L’image d’un Ivoirien de 8 ans blotti dans une valise pour passer une frontière avait ému le monde en 2015 : son père doit être jugé, mardi 20 février, à Ceuta, enclave espagnole au Maroc et lieu de nombreuses tentatives désespérées pour gagner l’Europe coûte que coûte. « Je vais à ce procès très confiant parce que je ne suis pas un trafiquant d’êtres humains. Je n’allais pas trafiquer avec mon propre enfant », a déclaré à l’AFP Ali Ouattara, 45 ans.

Le 7 mai 2015, une jeune Marocaine avait attiré l’attention des gardes civils en traînant une lourde valise au poste-frontière. Passant le bagage aux rayons X, les agents avaient découvert, stupéfaits, la silhouette d’un enfant recroquevillé en position fœtale : du jamais-vu sur un écran scanner à Ceuta.

« Je m’appelle Adou », leur avait dit le garçon en français, selon le journaliste espagnol Nicolas Castellano, qui a consacré un livre à cette histoire. « La grande question, c’est : que se passe-t-il dans la législation espagnole sur le regroupement familial qui pousse à recourir à des voies aussi désespérées ? », avait commenté la responsable du service des mineurs de la ville de Ceuta, Antonia Palomo, citée dans le livre.

Adou est arrivé sain et sauf en Espagne, où il rêvait de rejoindre ses parents. Mais trois mois plus tard, en août 2015, un Marocain de 27 ans était mort asphyxié dans une autre valise placée dans le coffre d’une voiture, sur un ferry reliant Melilla – l’autre enclave espagnole au Maroc – au sud de l’Espagne.

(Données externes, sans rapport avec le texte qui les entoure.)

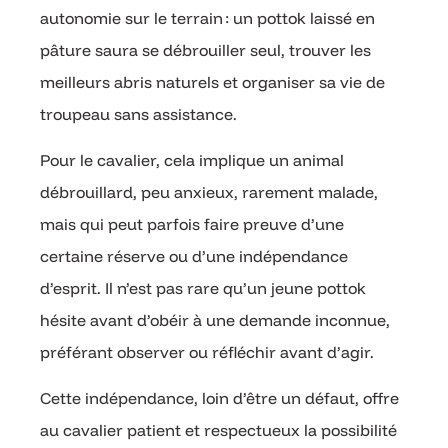
autonomie sur le terrain : un pottok laissé en
pâture saura se débrouiller seul, trouver les
meilleurs abris naturels et organiser sa vie de
troupeau sans assistance.
Pour le cavalier, cela implique un animal
débrouillard, peu anxieux, rarement malade,
mais qui peut parfois faire preuve d’une
certaine réserve ou d’une indépendance
d’esprit. Il n’est pas rare qu’un jeune pottok
hésite avant d’obéir à une demande inconnue,
préférant observer ou réfléchir avant d’agir.
Cette indépendance, loin d’être un défaut, offre
au cavalier patient et respectueux la possibilité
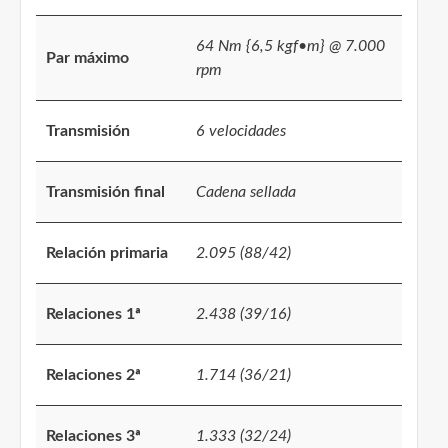
64 Nm {6,5 kgf•m} @ 7.000
Par máximo
rpm
Transmisión
6 velocidades
Transmisión final
Cadena sellada
Relación primaria
2.095 (88/42)
Relaciones 1ª
2.438 (39/16)
Relaciones 2ª
1.714 (36/21)
Relaciones 3ª
1.333 (32/24)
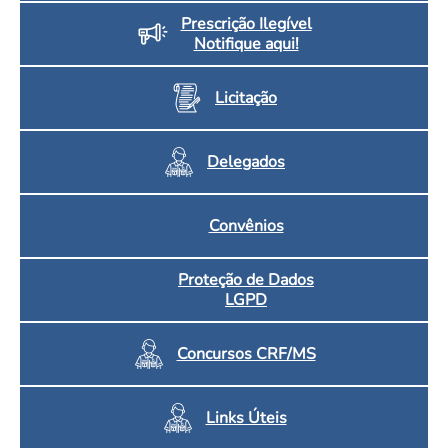
Prescrição Ilegível
Notifique aqui!
Licitação
Delegados
Convênios
Proteção de Dados
LGPD
Concursos CRF/MS
Links Úteis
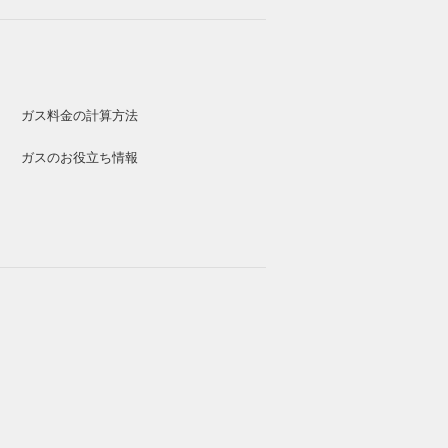
ガス料金の計算方法
ガスのお役立ち情報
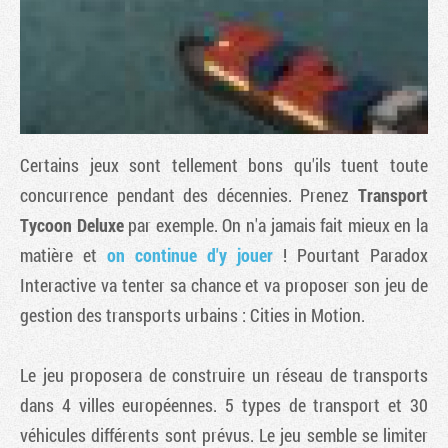
Certains jeux sont tellement bons qu'ils tuent toute
concurrence pendant des décennies. Prenez
Transport
Tycoon Deluxe
par exemple. On n'a jamais fait mieux en la
matière et
on continue d'y jouer
! Pourtant Paradox
Tribune
Interactive va tenter sa chance et va proposer son jeu de
gestion des transports urbains :
Cities in Motion
.
Le jeu proposera de construire un réseau de transports
dans 4 villes européennes. 5 types de transport et 30
véhicules différents sont prévus. Le jeu semble se limiter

« Un trou noir dans notre parcours »

Le parquet réclame trois ans d’emprisonnement à l’encontre d’Ali Ouattara pour avoir facilité l’entrée irrégulière en Europe de son enfant en mettant sa vie en danger. Peu après le passage de son fils, M. Ouattara avait été arrêté au même poste-frontière de Ceuta, où il comptait le récupérer. Depuis, il explique avoir été « trompé » par le réseau de passeurs auquel il avait versé 5 000 euros et n’avoir jamais su que l’enfant serait caché dans une valise.

Selon lui, les passeurs avaient promis d’amener le mineur « par avion » d’Abidjan à Madrid avant d’annoncer qu’il passerait « en voiture » par Ceuta. « Pour nous, c’était une obligation que l’enfant vienne coûte que coûte : on ne pouvait pas vivre sans lui, on y pensait sans arrêt, répète M. Ouattara. Et s’il restait en Côte d’Ivoire, il n’avait plus personne pour s’occuper de lui après la mort de sa grand-mère. »

Ex-professeur de philosophie et de français à Abidjan, M. Ouattara est arrivé clandestinement en Espagne en 2006 à bord d’une embarcation de fortune pleine d’Africains. Ayant quitté la Côte d’Ivoire en pleine crise, il a mis des années pour obtenir un titre de séjour, un emploi stable et un logement aux Canaries, avant de réussir à faire venir légalement sa femme et leur fille. Mais pas son fils Adou, parce qu’il lui manquait « 56 euros par mois » pour atteindre les revenus exigés. « L’administration espagnole m’avait refusé quatre fois sa venue, plaide-t-il. Je gagnais plus de 1 300 euros par mois dans une laverie, mais ils disaient que ce n’était pas suffisant. »

Ecroué durant un mois en 2015, M. Ouattara vit dans le nord de l’Espagne, avec interdiction de quitter le pays. Sa femme, leur fille et Adou résident en France dans l’attente de la décision de justice. L’enfant devrait revenir à Ceuta pour le procès. « J’aurais préféré qu’il reste en marge, c’est un sujet dont il ne veut pas parler, aucun d’entre nous n’a vraiment accepté cette histoire, un trou noir dans notre parcours », dit le père, qui assure n’avoir qu’un souhait : « Que toute la famille puisse vivre ensemble. »

Depuis le 1er janvier, au moins 86 migrants sont morts en Méditerranée en tentant de gagner l’Espagne, selon l’Organisation internationale pour les migrations (OIM).